According to U.S. Geological Survey maps, Oregon has 36 named glaciers. However, these maps are rarely updated and largely rely on photographic surveys from the 1950's. Depending on when a photograph was taken, it can be difficult to distinguish between a snowfield and a glacier. Consequently, it is unknown how many glaciers exist in Oregon. However, OGI has now conducted the first comprehensive survey of glaciers in Oregon both for the glaciers that existed in the 1950s and at present. The census information is provided below by each glaciated summit while the methods are described in "What is a glacier?".

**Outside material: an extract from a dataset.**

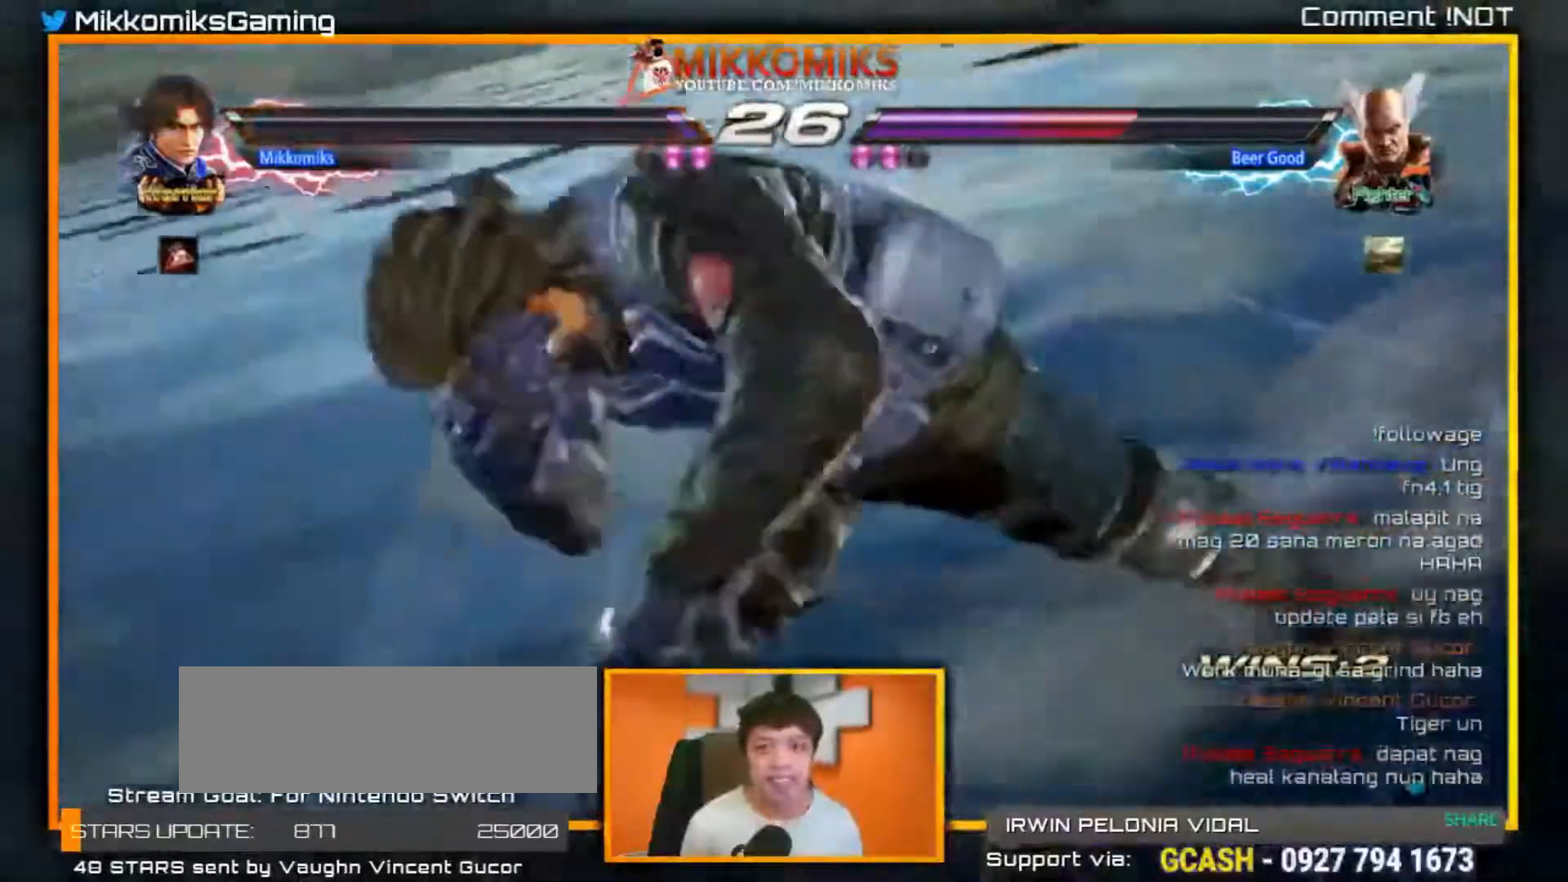
{"dt_ms": 500, "buttons": [], "left_stick": "center", "events": [[67, "B", "down"], [83, "X", "down"], [183, "B", "up"], [300, "X", "up"]]}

Based on the U.S.G.S. mapping, glaciers are found in the following mountain regions: 

Mt. Hood

Mt. Jefferson

North Sister

Middle Sister

South Sister

Broken Top

Mt. Thielsen

Wallowa Mountains

However, there is evidence that in the recent past that glaciers also existed on:

Three Fingered Jack

Mt. Bachelor

Diamond Peak

Mt. McLoughlin

The next line of inquiry is to determine the number of glaciers in Oregon at the height of the Little Ice Age that ended in about 1850. How many glaciers disappeared over the next 100 years? What was the climate change that drove this retreat?

 

During ice ages, the last of which reached its peak 20,000 year ago, Oregon glaciers coalesced into an ice cap that covered much of the Cascades. However, the actual dimensions of this ice cap are poorly to not constrained. Similarly, glaciers in the Wallowa Mountains expanded, filling all the valleys of the range. Glaciers also grew in the Strawberry and Blue Mountains as well as in the Steens Mountains. Basically, Oregon used to be a much more icy place.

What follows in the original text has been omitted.